**Text extract:**
§

Azure Data Lake Storage Gen2 Sink Connector for Confluent Platform
You can use the Azure Data Lake Storage Gen2 connector, currently available as a
sink connector, to export data from Apache Kafka® topics to Azure Data Lake Storage
Gen2 files in Avro
, JSON
, Parquet
or ByteArray
formats.
Depending on your configuration, the Azure Data Lake Storage Gen2 connector can
export data by guaranteeing exactly-once delivery semantics to consumers of the
Azure Data Lake Storage Gen2 files it produces.
The Azure Data Lake Storage Gen2 sink connector periodically polls data from
Kafka and, in turn, uploads it to Azure Data Lake Storage Gen2. A partitioner is
used to split the data of every Kafka partition into chunks. Each chunk of data
is represented as an Azure Data Lake Storage Gen2 file. The key name encodes the
topic, the Kafka partition, and the start offset of this data chunk. If no
partitioner is specified in the configuration, the default partitioner which
preserves Kafka partitioning is used. The size of each data chunk is determined
by the number of records written to Azure Data Lake Storage Gen2 and by schema
compatibility.
Note
This connector is not compatible with Azure Data Lake Storage Gen1.
Features
The Microsoft Azure Data Lake Storage Gen2 Sink Connector includes the following
features:
Exactly once delivery
Records that are exported using a deterministic partitioner are delivered with
exactly-once semantics. See the Exactly-once Semantics section for more
details.
Schema evolution
When schemas are used, the connector supports schema evolution based on schema
compatibility modes. The available modes are: NONE
, BACKWARD
,
FORWARD
and FULL
and a selection can be made by setting the property
schema.compatibility
in the connector’s configuration. When the connector
observes a schema change, it decides whether to roll the file or project the
record to the proper schema according to the schema.compatibility
configuration in use. See the Reaction to Schema Evolution section for more
details.
Pluggable partitioner
The connector comes out of the box with partitioners that support default
partitioning based on Apache Kafka® partitions, field partitioning, and time-based
partitioning in days or hours. You may implement your own partitioners by
extending the Partitioner
class. Additionally, you can customize time-based
partitioning by extending the TimeBasedPartitioner
class.
Note
This connector is not compatible with SMTs that change the name of the
topic.
Prerequisites
The following are required to run the Kafka Connect Azure Data Lake Storage
Gen2 Sink Connector:
- Kafka Broker: Confluent Platform 3.3.0 or above, or Kafka 0.11.0 or above
- Connect: Confluent Platform 4.0.0 or above, or Kafka 1.0.0 or above
- Java 1.8
- Azure CLI
Install the Azure Data Lake Storage Gen2 Connector
You can install this connector by using the Confluent Hub client installation
instructions or by manually
downloading the ZIP file.
Prerequisites
Note
You must install the connector on every machine where Connect will run.
An install of the Confluent Hub Client.
Note
This is installed by default with Confluent Enterprise.
An install of the latest (latest
) connector version.

§

**Data shown:**
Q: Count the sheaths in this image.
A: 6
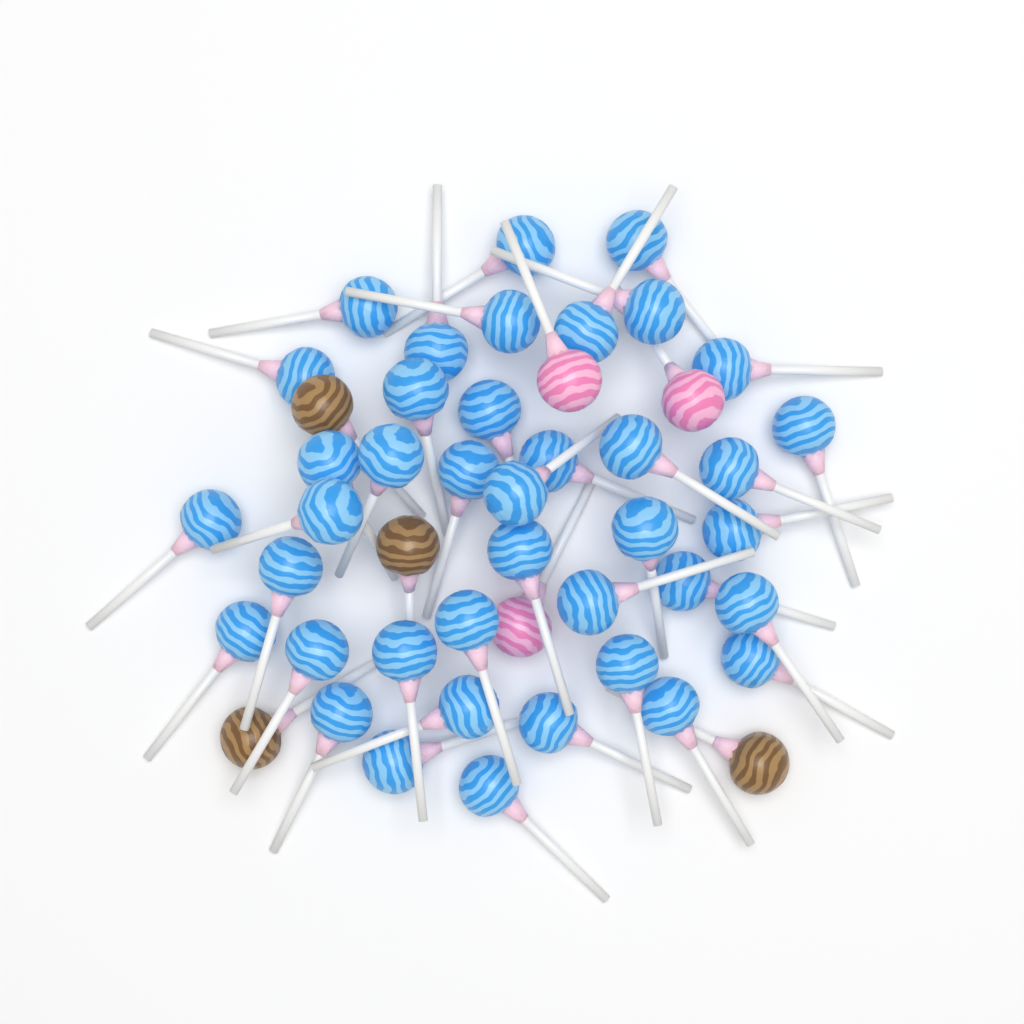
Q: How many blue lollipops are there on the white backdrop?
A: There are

§

**Exercises:**
A) List every file format that the connector documentation names for exported data.
B) Carry the connector documentation forward past its final sentence.
The data above is not needed here.

**Expected answers:**
A) Avro, JSON, Parquet, ByteArray

B)
To install the latest
connector version, navigate to your Confluent Platform
installation directory and run the following command:
confluent-hub install confluentinc/kafka-connect-azure-data-lake-gen2-storage:latest
You can install a specific version by replacing latest
with a version
number as shown in the following example:
confluent-hub install confluentinc/kafka-connect-azure-data-lake-gen2-storage:1.0.0-preview
Quick Start
In this quick start, the Azure Data Lake Storage Gen2 connector is used to export
data produced by the Avro console producer to Azure Data Lake Storage Gen2.
Install the connector through the Confluent Hub Client.
# run from your CP installation directory
confluent-hub install confluentinc/kafka-connect-azure-data-lake-gen2-storage:latest
Tip
By default, it will install the plugin into
share/confluent-hub-components
and add the directory to the plugin path.
If this is the first connector you have installed, you may need to restart
the connect server for the plugin path change to take effect. Also see Azure
Data Lake Gen2 CLI
for setting up and using the Azure CLI.
Start the services using the Confluent CLI.
confluent local services start
Every service starts in order, printing a message with its status.
Starting Zookeeper
Zookeeper is [UP]
Starting Kafka
Kafka is [UP]
Starting Schema Registry
Schema Registry is [UP]
Starting Kafka REST
Kafka REST is [UP]
Starting Connect
Connect is [UP]
Starting KSQL Server
KSQL Server is [UP]
Starting Control Center
Control Center is [UP]
Note
Ensure the Azure Data Lake Storage Gen2 connector has write access to the
Azure Data Lake Storage Gen2 account shown in
azure.datalake.gen2.account.name
and can deploy credentials successfully.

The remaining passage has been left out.